Another senior CBC member, Rep. Bennie Thompson of Mississippi, spoke of his efforts to make the immigration system “color-blind.”

“If I’m from Liberia or Ghana, Sierra Leone, whatever, and somehow get to the United States, then I should be given every consideration as anybody else,” he told NOTUS.

Rep. Glenn Ivey wasn’t as dismissive, but he insisted that only members from districts with sizable Black immigrant populations — like him — are the ones talking about immigration as being a specific Black issue.

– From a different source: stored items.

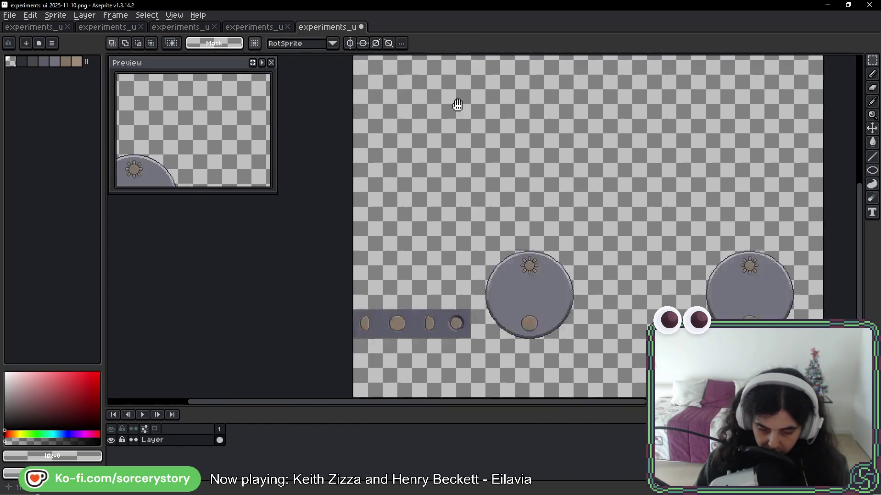
Move the marker strip and middle dial up to the top of the sheet.
{"action": "mouse_move", "coordinate": [356, 203]}
{"action": "left_mouse_down"}
{"action": "mouse_move", "coordinate": [521, 291]}
{"action": "mouse_move", "coordinate": [570, 299]}
{"action": "left_mouse_up"}
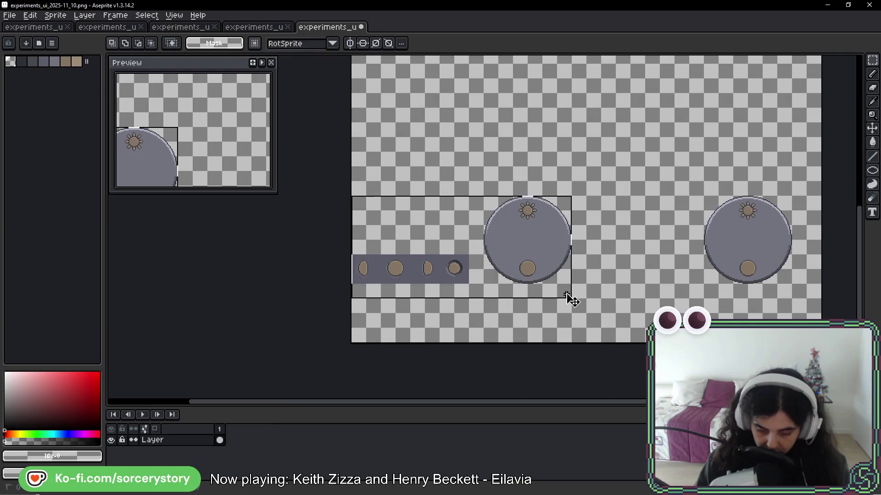
{"action": "key", "text": "ctrl+x"}
{"action": "key", "text": "ctrl+v"}
{"action": "scroll", "coordinate": [550, 184], "scroll_direction": "up", "scroll_amount": 5}
{"action": "mouse_move", "coordinate": [531, 59]}
{"action": "left_mouse_down"}
{"action": "mouse_move", "coordinate": [567, 285]}
{"action": "mouse_move", "coordinate": [535, 236]}
{"action": "mouse_move", "coordinate": [555, 239]}
{"action": "left_mouse_up"}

“I’ve been approached by people from Haiti or Cameroon, and yeah, we want to make sure we’re doing things to address the concerns specific to those,” he told NOTUS. “I do have a fair amount of immigrants in my district who are from Africa, for example, but I think it’s a case-by-case basis.”

Nevertheless, CBC members aren’t sure what to make of Biden’s new executive order and his crackdown on border crossings. On the political side, CBC members — usually some of Biden’s strongest cheerleaders — seem to understand the president’s need to address a potent campaign issue that Donald Trump is hammering Biden over. But they also see his executive order as potentially problematic. As Rep. Ritchie Torres put it, Biden’s solution to border crossings may come at the “cost of excluding and erasing certain communities of color.”

“I feel like we should not abandon our roots as the party of immigrants,” Torres told NOTUS. “Like, immigration is our greatest strength. It is what sustains our entrepreneurial and essential workforce.”

“If we become indistinguishable from the Republicans on the issue of immigration, we’re becoming the very evil we seek to resist,” he added.

Tinashe Chingarande is a NOTUS reporter and an Allbritton Journalism Institute fellow.